Six Flags’ Great Adventure Becomes the World’s First Solar-Powered Theme Park

Six Flags’ Great Adventure Becomes the World’s First Solar-Powered Theme Park

Photo Courtesy of solarpowerworldonline.com

Everyone wants to do something to contribute to keeping the world healthy, especially when you can do so in a fun and exciting way that would attract many people. Many people can take this into different directions and create unexplainable inventions that will satisfy our planet. Six Flags’ Great Adventure in News Jersey will become the world’s first solar-powered theme park, reported businesswire.com.

“This is a proud day for our company. This project represents a giant step toward becoming a net-zero carbon facility,” said Six Flags Great Adventure Park President John Winkler. “We are pleased that we were able to come to a satisfactory agreement with all parties involved. Clean energy is right for the environment and our future, and we look forward to decades of environmental stewardship with our partner, KDC Solar,” reported businesswire.com.

It was huge when Texas-headquartered Six Flags unveiled plans to build the enormous solar farm on park-owned land in 2015, according to MNN.com. The company’s mission to power the park with clean energy was heralded as a smart move within the renewables-lite theme park industry. At 92 acres, the solar farm would have been the largest in the Garden State, reported mnn.com.

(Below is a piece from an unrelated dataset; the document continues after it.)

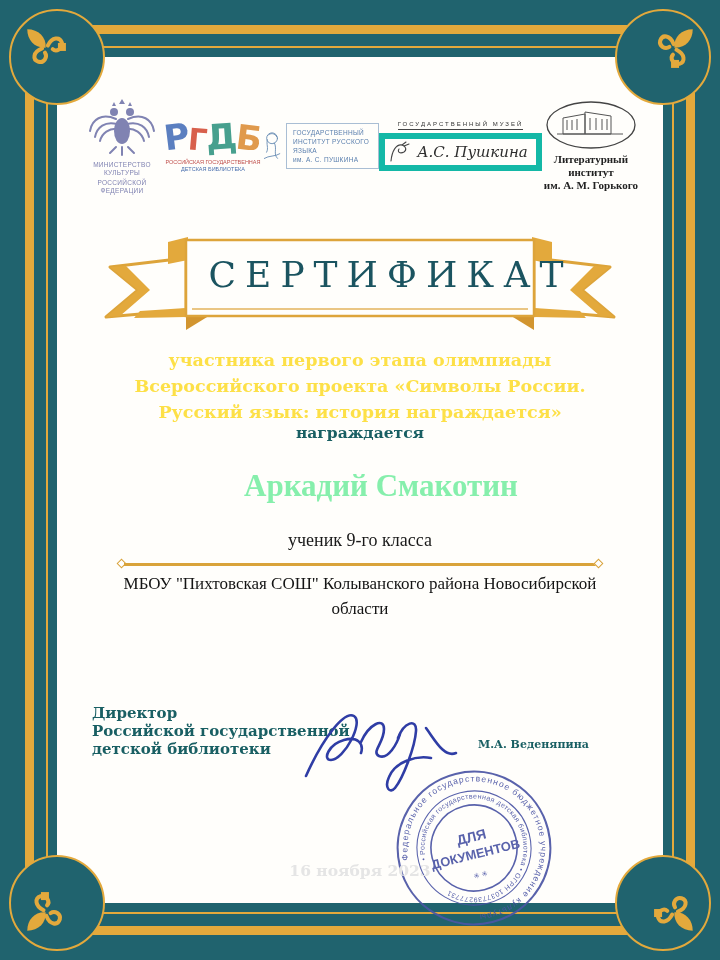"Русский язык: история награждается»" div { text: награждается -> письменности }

As this may seem like it would be a successful plan, the lawsuits started to roll in. To construct the 23-megawatt solar power plant, Six Flags and project developer KDC Solar would have to clear out over 18,000 trees within non-protected land, stated MNN.com. If they want to be successful with this project, they will have to cut down thousands of trees.

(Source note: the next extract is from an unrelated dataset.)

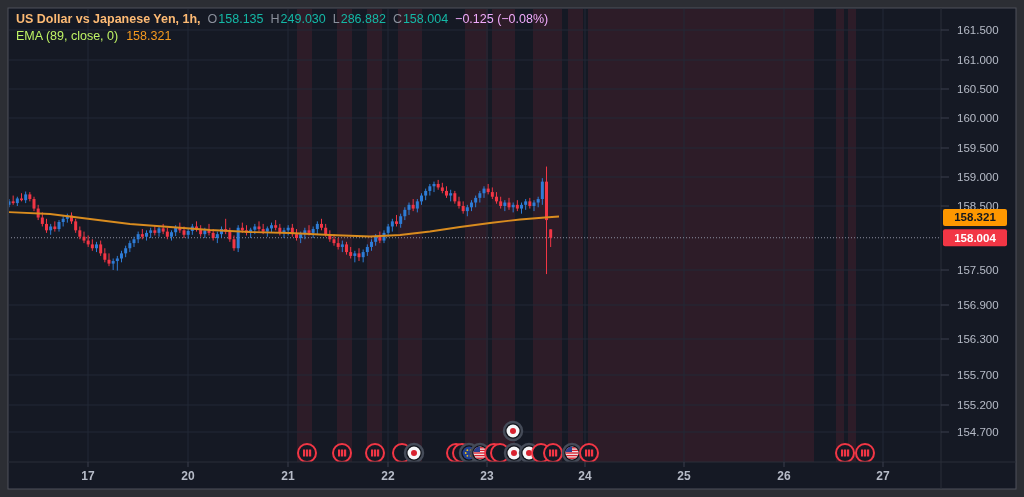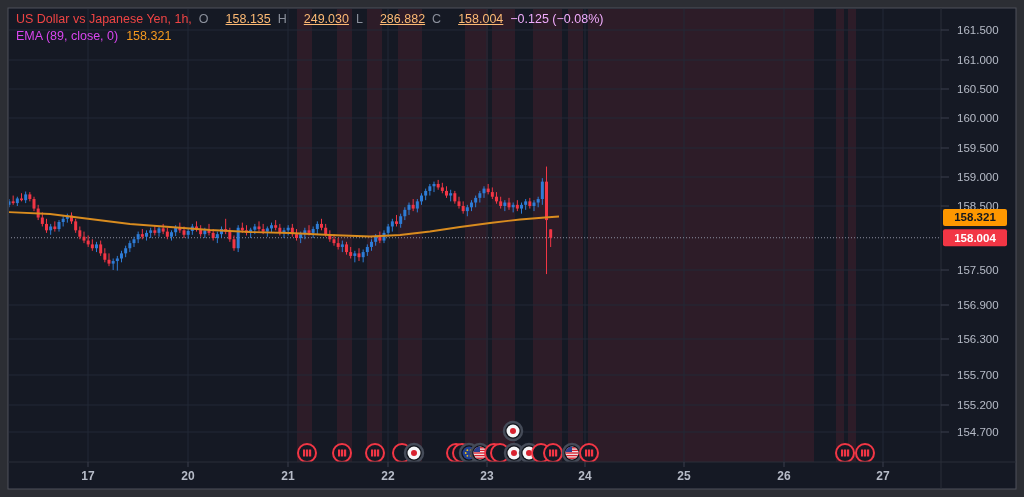"US Dollar vs Japanese Yen," .legend .sym { color: #ef4444 -> #fdba74; font-weight: 400 -> 700 }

The problem is that Six Flags Great Adventure is attempting to do a good deed, but in an inefficient and dangerous way. If they don’t correct the problem regarding the thousands of trees that will need to be cut down, the plan will result in more flooding and pollution in Jackson, and damaging headwater streams of the Toms and Delaware Rivers and the Barnegat Bay, explained a reporter at cleanwateraction.org.